Source records
------------------------------

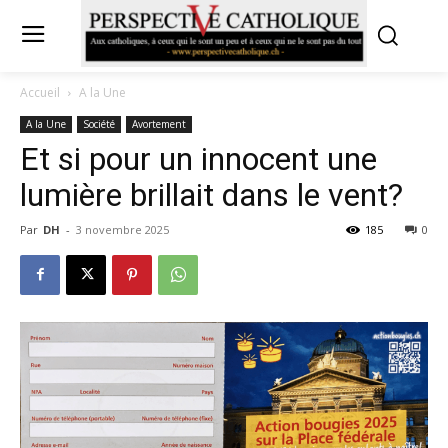
Accueil
A la Une
A la Une
Société
Avortement
Et si pour un innocent une
lumière brillait dans le vent?
Par
DH
-
3 novembre 2025
185
0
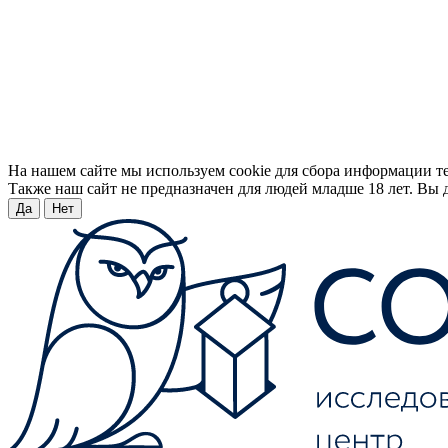
На нашем сайте мы используем cookie для сбора информации т
Также наш сайт не предназначен для людей младше 18 лет. Вы д
Да
Нет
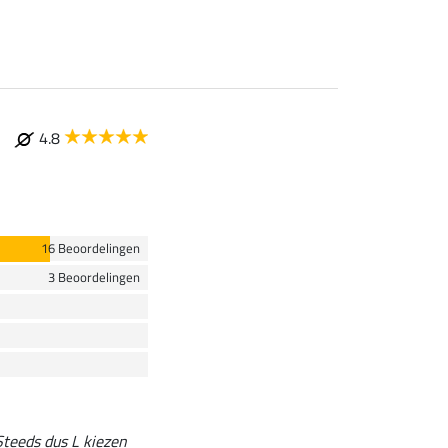
4.8
16 Beoordelingen
3 Beoordelingen
 Steeds dus L kiezen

------------------------------

**Written task**
Recast all of the lines above as a JSON list of strings, one string per line, skipping blank lines and leaving the picture markers out of the answer.

**Answer section**
[
  "Accueil",
  "A la Une",
  "A la Une",
  "Société",
  "Avortement",
  "Et si pour un innocent une",
  "lumière brillait dans le vent?",
  "Par",
  "DH",
  "-",
  "3 novembre 2025",
  "185",
  "0",
  "На нашем сайте мы используем cookie для сбора информации т",
  "Также наш сайт не предназначен для людей младше 18 лет. Вы д",
  "Да",
  "Нет",
  "4.8",
  "16 Beoordelingen",
  "3 Beoordelingen",
  " Steeds dus L kiezen"
]